[Start of section]

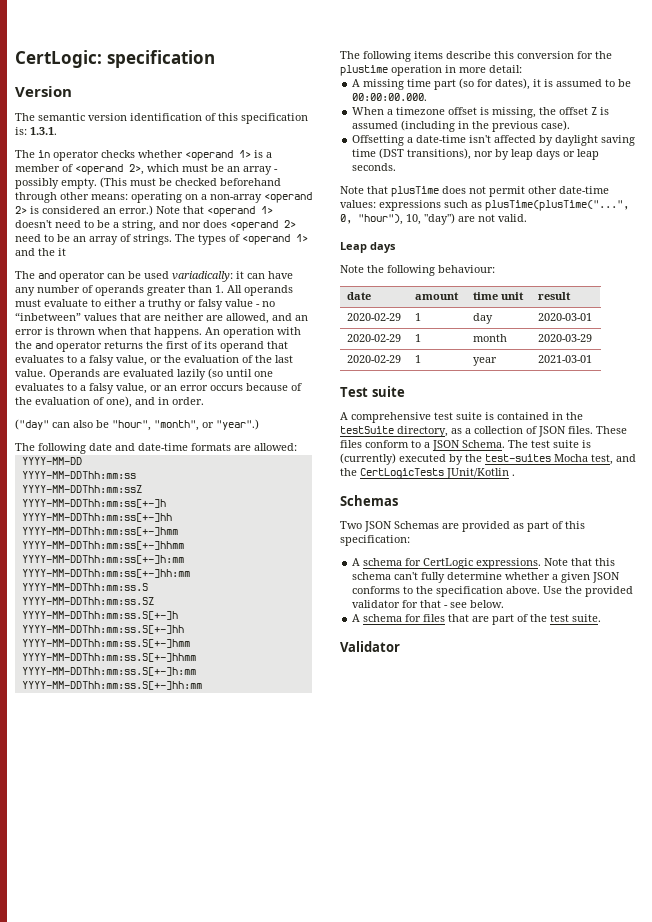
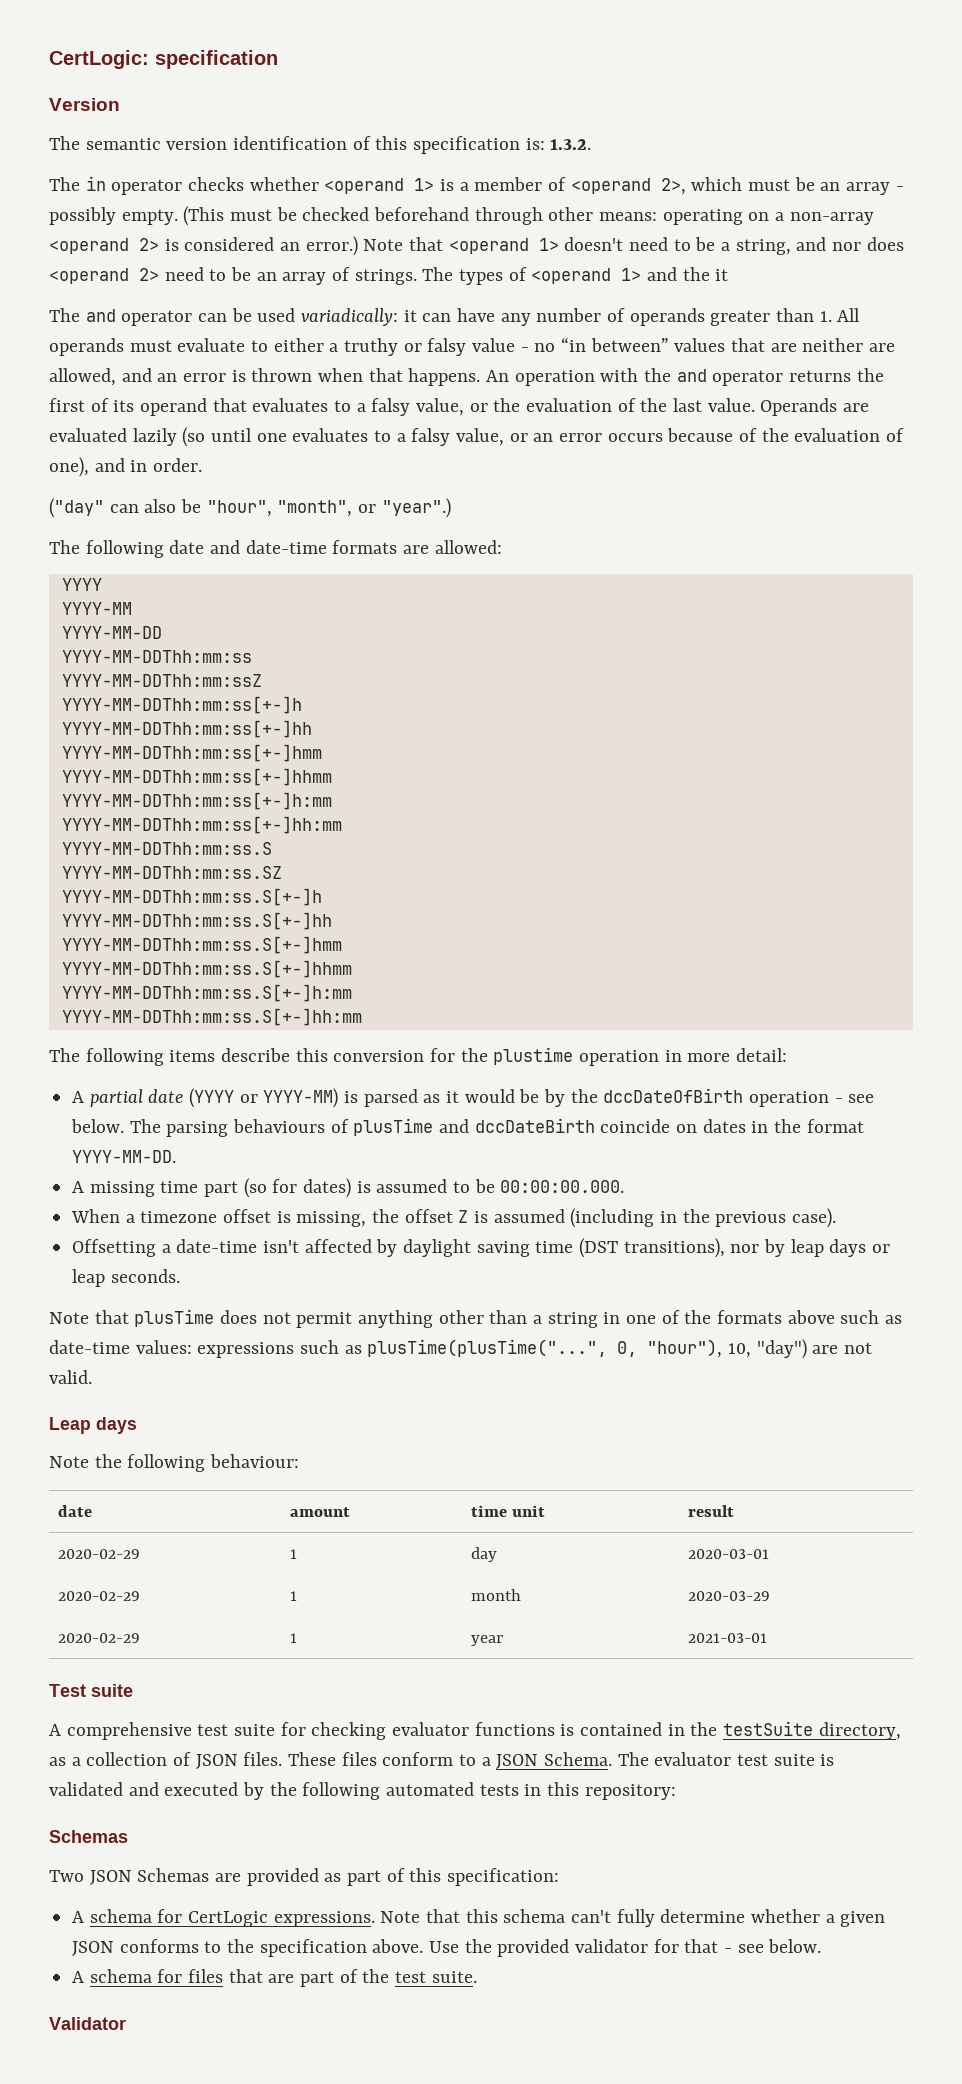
[30,127,57,135] 1.3.1. -> [550,139,592,150] 1.3.2.
[15,312,81,321] “inbetween” -> [561,337,669,352] “in between”
(297, 447) none -> [61,578,102,591] [61,602,132,615] // YYYY // YYYY-MM
(522, 69) none -> [72,1088,875,1108] [71,1118,864,1137] [72,1150,177,1163] // A partial date (YYYY or YYYY-MM) is parsed as it would be by the dccDateOfBirth operation - see below. The parsing behaviours of plusTime and dccDateBirth coincide on dates in the format YYYY-MM-DD.
[495,78,542,90] dates), it -> [303,1178,352,1198] dates)
[528,186,557,194] other -> [358,1310,903,1328] anything other than a string in one of the formats above such as
(482, 416) none -> [280,1722,555,1740] for checking evaluator functions
[531,440,591,448] [340,453,396,465] test suite is (currently) -> [654,1752,835,1766] [49,1782,159,1796] evaluator test suite is validated and
[485,454,636,465] [340,468,515,479] test-suites Mocha test, and the CertLogicTests JUnit/Kotlin . -> [302,1782,676,1800] following automated tests in this repository:

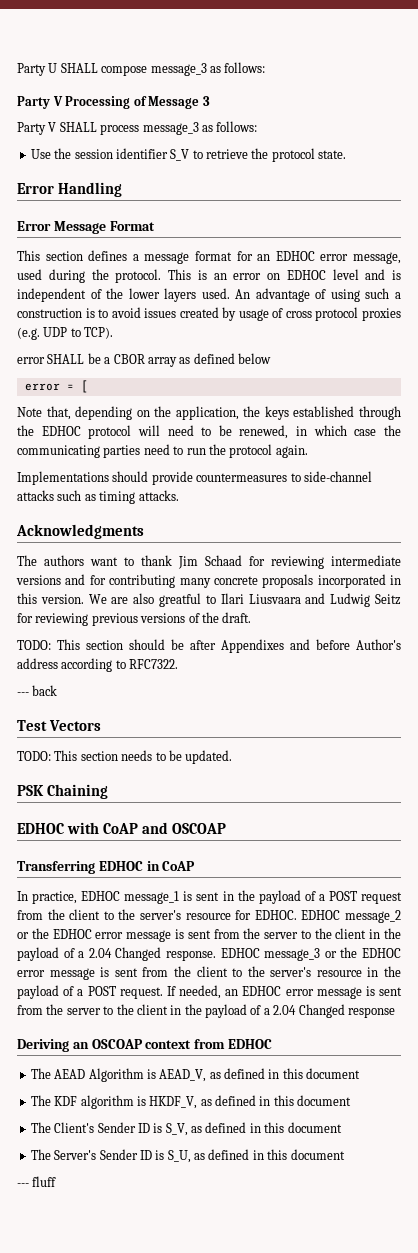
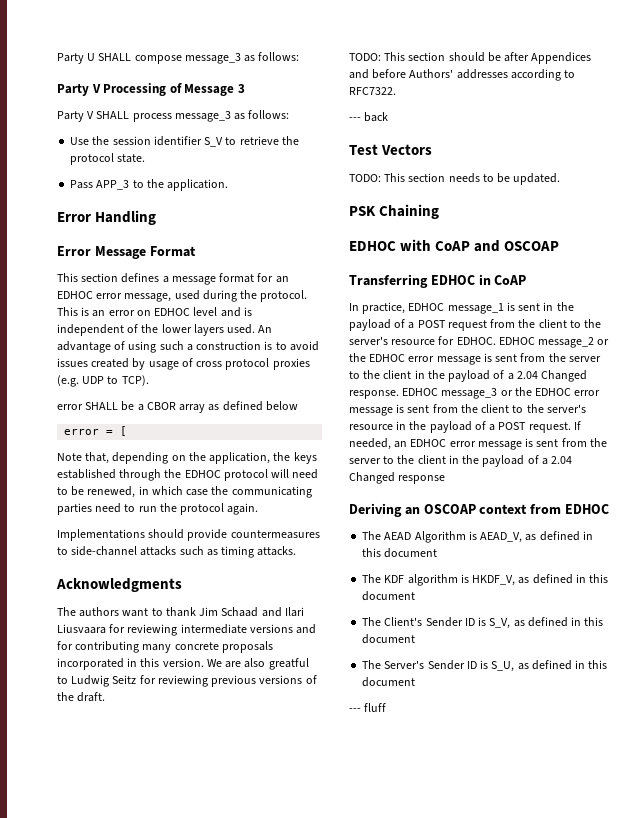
(347, 154) none -> [70,179,229,191] // Pass APP_3 to the application.
(242, 560) none -> [261,607,304,617] [57,624,106,634] and Ilari Liusvaara
[220,593,326,604] Ilari Liusvaara and -> (68, 680) none
[221,639,284,653] Appendixes -> [531,52,592,64] Appendices
[356,639,401,650] [17,658,58,669] Author's address -> [409,69,508,79] Authors' addresses

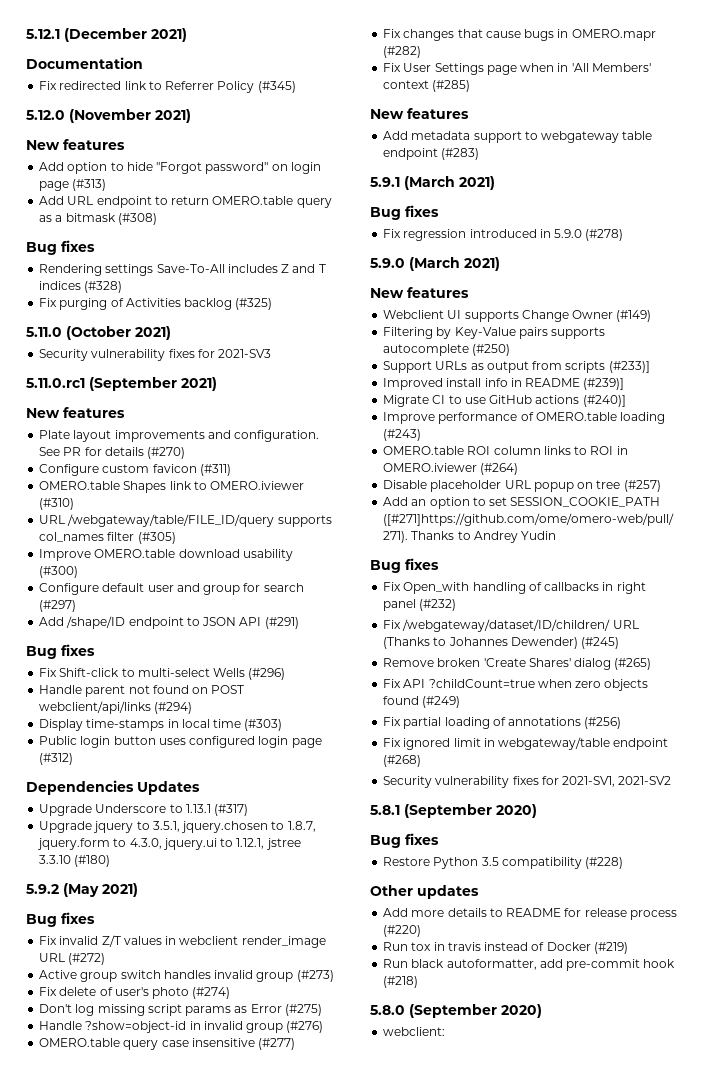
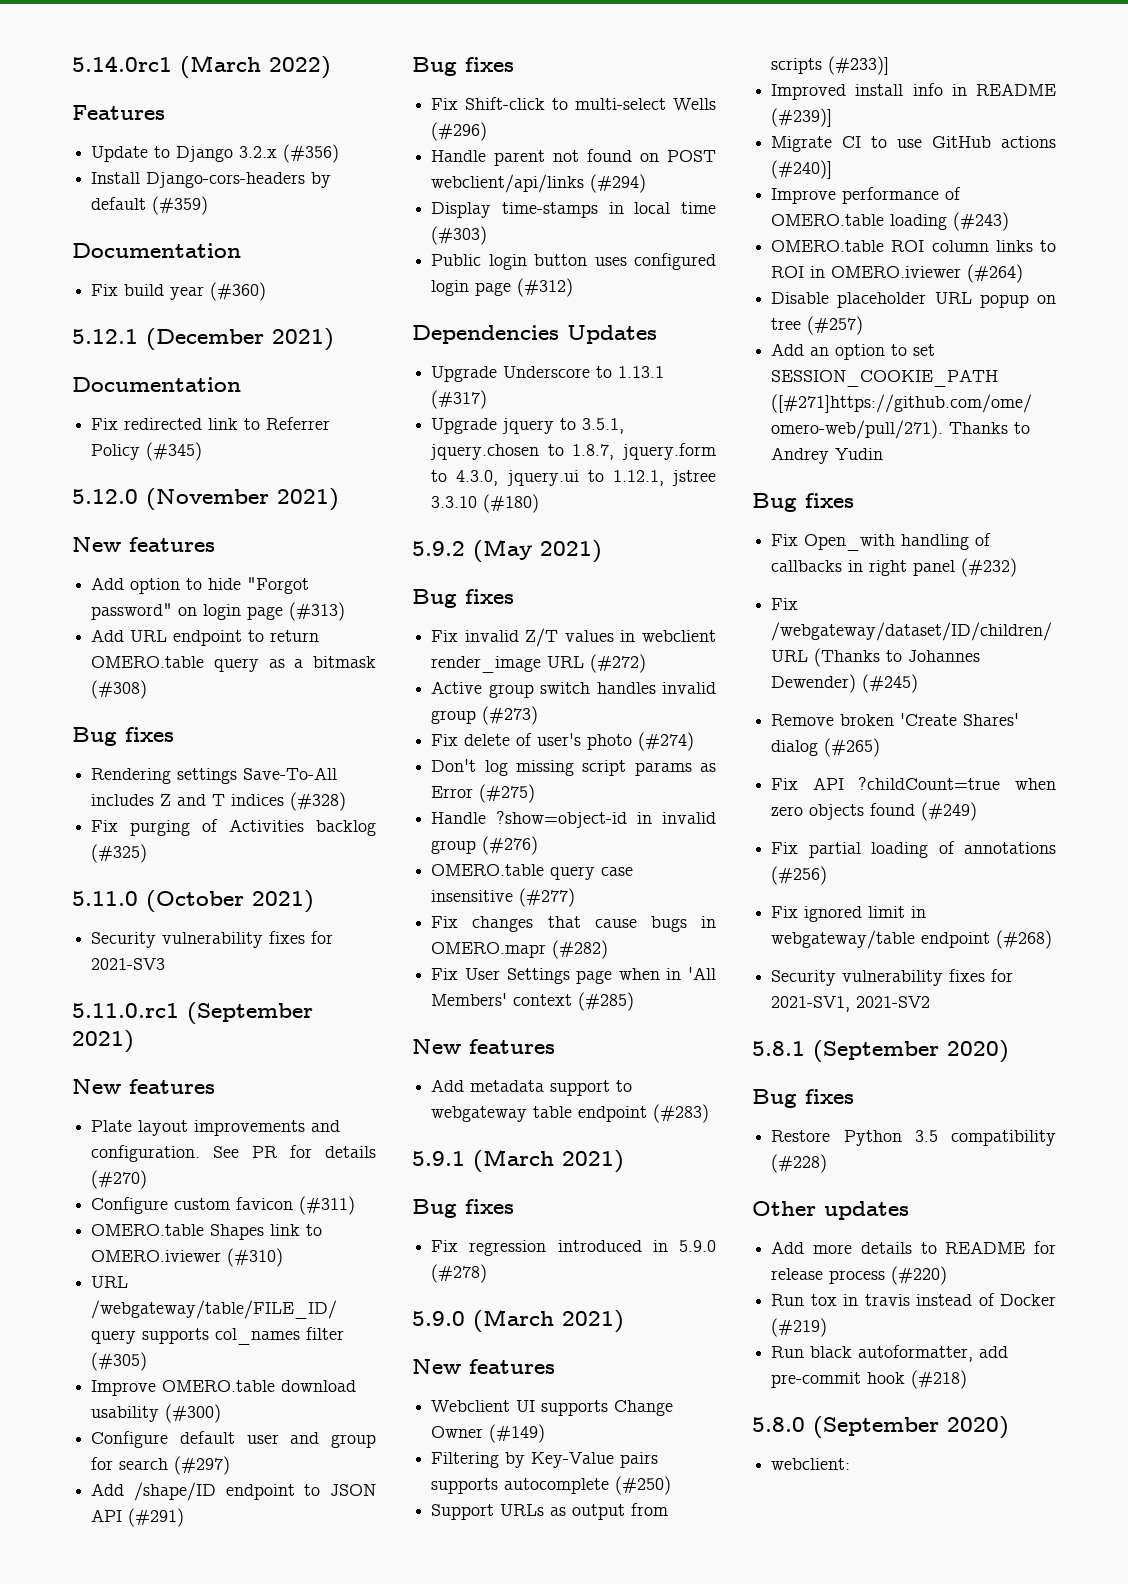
(26, 34) none -> [72,55,331,79] [72,105,165,120] [91,144,340,163] [91,172,332,188] [91,196,209,215] [72,243,241,258] [91,282,267,301] 5.14.0rc1 (March 2022) // Features // Update to Django 3.2.x (#356) // Install Django-cors-headers by default (#359) // Documentation // Fix build year (#360) //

[End of section]

- _Task details_:
Your output must reproduce the material above in full, with no pictures.

- _Reply_:
[30,127,57,135] 1.3.1. -> [550,139,592,150] 1.3.2.
[15,312,81,321] “inbetween” -> [561,337,669,352] “in between”
(297, 447) none -> [61,578,102,591] [61,602,132,615] // YYYY // YYYY-MM
(522, 69) none -> [72,1088,875,1108] [71,1118,864,1137] [72,1150,177,1163] // A partial date (YYYY or YYYY-MM) is parsed as it would be by the dccDateOfBirth operation - see below. The parsing behaviours of plusTime and dccDateBirth coincide on dates in the format YYYY-MM-DD.
[495,78,542,90] dates), it -> [303,1178,352,1198] dates)
[528,186,557,194] other -> [358,1310,903,1328] anything other than a string in one of the formats above such as
(482, 416) none -> [280,1722,555,1740] for checking evaluator functions
[531,440,591,448] [340,453,396,465] test suite is (currently) -> [654,1752,835,1766] [49,1782,159,1796] evaluator test suite is validated and
[485,454,636,465] [340,468,515,479] test-suites Mocha test, and the CertLogicTests JUnit/Kotlin . -> [302,1782,676,1800] following automated tests in this repository:

(347, 154) none -> [70,179,229,191] // Pass APP_3 to the application.
(242, 560) none -> [261,607,304,617] [57,624,106,634] and Ilari Liusvaara
[220,593,326,604] Ilari Liusvaara and -> (68, 680) none
[221,639,284,653] Appendixes -> [531,52,592,64] Appendices
[356,639,401,650] [17,658,58,669] Author's address -> [409,69,508,79] Authors' addresses

(26, 34) none -> [72,55,331,79] [72,105,165,120] [91,144,340,163] [91,172,332,188] [91,196,209,215] [72,243,241,258] [91,282,267,301] 5.14.0rc1 (March 2022) // Features // Update to Django 3.2.x (#356) // Install Django-cors-headers by default (#359) // Documentation // Fix build year (#360) //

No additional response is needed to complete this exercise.